To elaborate a bit, the difference in the limit order and sell price is called the price gap. It is common in the equity market, where the market is open for a specific period of time. The crypto market never sleeps. Yet, for some less-liquid cryptos (where buying and selling action can be tepid for a while), better prices can be achieved using limit orders.
What are the risks of limit order?
Limit orders are good trading tools if you have a knack for following the market closely. In case you are a lazy bird who checks out the crypto market once in a while, limit orders can come with the following risks:
- They can get executed in a volatile market even before you can think of revisiting the levels.
- Most limit orders are only good for a day (unless you opt for the Good ‘til canceled orders).
- They might not get executed in an unsteady market that keeps moving sideways.
Bottom line
Both market and limit orders have their place in crypto trading. While one helps you ride the wave, the other allows you to make that perfect buy or sell. Yet, at the end of the day, it is all about your preference, long- or short-term vision, and the willingness to follow (not follow) the market.
FAQs
Are limit orders suitable for all cryptocurrencies?
Limit orders are generally suitable for most cryptocurrencies and trading pairs. They allow you to set a specific price to buy or sell at, providing more control and potentially better execution. However, liquidity and volatility can vary, affecting order execution.
Are limit orders safe to use?
Limit orders are generally safe, but consider price risk, partial execution, market volatility, and exchange reliability. Traders use them for control and potentially better execution.
Can I cancel a limit order?
Yes, you can usually cancel a limit order before it’s executed. Access your trading platform and find the order in your open orders section to cancel it.
What are the benefits of using limit orders in crypto trading?

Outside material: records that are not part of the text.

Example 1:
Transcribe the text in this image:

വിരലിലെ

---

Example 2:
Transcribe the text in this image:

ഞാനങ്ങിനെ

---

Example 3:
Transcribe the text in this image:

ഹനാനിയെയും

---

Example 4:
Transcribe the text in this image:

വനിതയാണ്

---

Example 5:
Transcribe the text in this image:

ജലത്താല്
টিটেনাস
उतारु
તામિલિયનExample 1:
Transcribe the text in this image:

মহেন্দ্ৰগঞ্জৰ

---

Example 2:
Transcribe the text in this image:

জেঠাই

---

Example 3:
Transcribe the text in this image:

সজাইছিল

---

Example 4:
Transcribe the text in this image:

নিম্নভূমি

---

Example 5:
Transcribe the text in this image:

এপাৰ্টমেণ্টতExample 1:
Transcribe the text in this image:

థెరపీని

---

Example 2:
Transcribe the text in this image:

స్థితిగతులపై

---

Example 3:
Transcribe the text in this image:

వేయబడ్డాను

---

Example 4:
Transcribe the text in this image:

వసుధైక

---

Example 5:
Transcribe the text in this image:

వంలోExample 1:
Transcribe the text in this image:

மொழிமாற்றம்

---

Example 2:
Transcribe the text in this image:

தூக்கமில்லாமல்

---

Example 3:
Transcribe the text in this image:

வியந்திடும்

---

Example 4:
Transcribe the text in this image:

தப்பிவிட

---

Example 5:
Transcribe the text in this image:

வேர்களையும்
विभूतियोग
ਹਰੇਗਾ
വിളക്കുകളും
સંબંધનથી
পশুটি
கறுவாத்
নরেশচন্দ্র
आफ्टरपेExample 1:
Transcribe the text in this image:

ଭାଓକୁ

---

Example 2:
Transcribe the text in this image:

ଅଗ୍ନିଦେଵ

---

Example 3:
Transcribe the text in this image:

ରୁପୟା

Yes, you can usually cancel a limit order before it’s executed. Access your trading platform and find the order in your open orders section to cancel it.
Is there a fee for using limit orders on CoinSwitch?
As of my last knowledge update in September 2021, CoinSwitch is a cryptocurrency exchange aggregator that provides real-time price comparison across multiple platforms. They do not charge a fee for using limit orders themselves. However, individual exchanges may have their own fee structures. Always check the specific exchange’s fee policy for accurate and up-to-date information.